___ PROVIDED ENTRIES ___

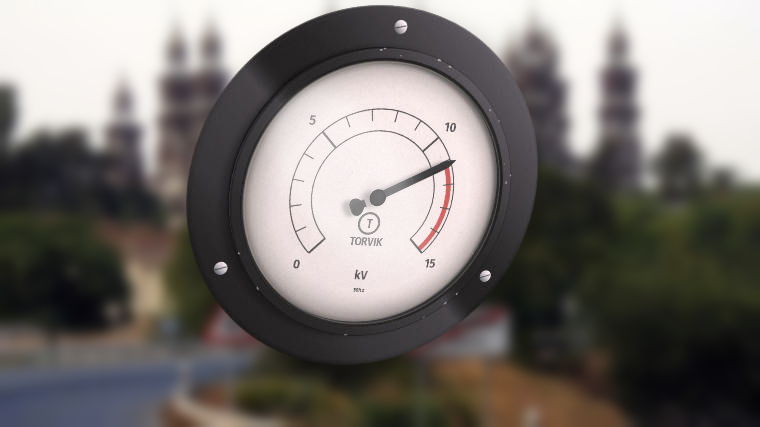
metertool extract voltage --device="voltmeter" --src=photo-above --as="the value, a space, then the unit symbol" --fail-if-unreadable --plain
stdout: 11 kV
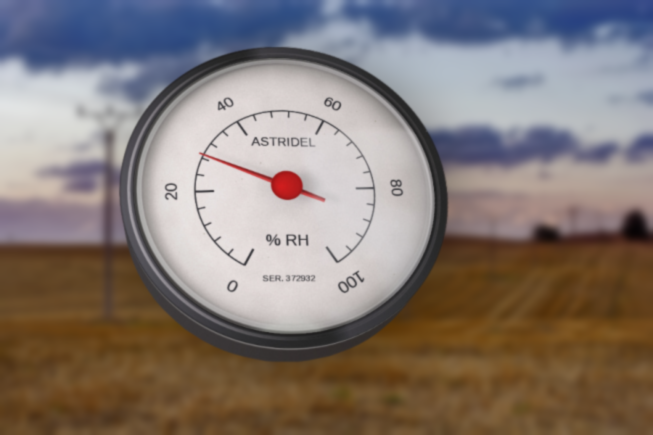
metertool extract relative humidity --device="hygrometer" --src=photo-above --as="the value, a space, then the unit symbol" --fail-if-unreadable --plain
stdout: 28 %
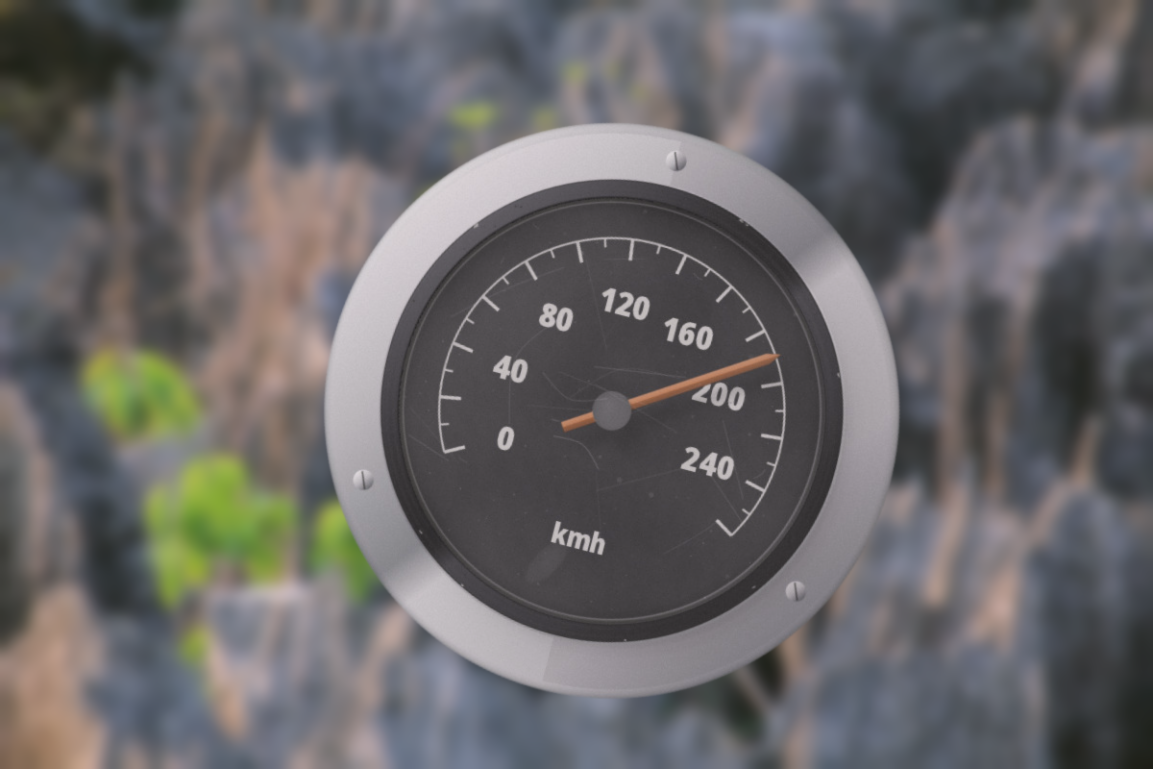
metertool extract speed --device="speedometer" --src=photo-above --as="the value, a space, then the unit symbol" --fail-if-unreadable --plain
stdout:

___

» EXERCISE BRIEF: Reproduce every row above verbatim, leaving out the pictures.

» YOUR RESPONSE:
metertool extract voltage --device="voltmeter" --src=photo-above --as="the value, a space, then the unit symbol" --fail-if-unreadable --plain
stdout: 11 kV
metertool extract relative humidity --device="hygrometer" --src=photo-above --as="the value, a space, then the unit symbol" --fail-if-unreadable --plain
stdout: 28 %
metertool extract speed --device="speedometer" --src=photo-above --as="the value, a space, then the unit symbol" --fail-if-unreadable --plain
stdout:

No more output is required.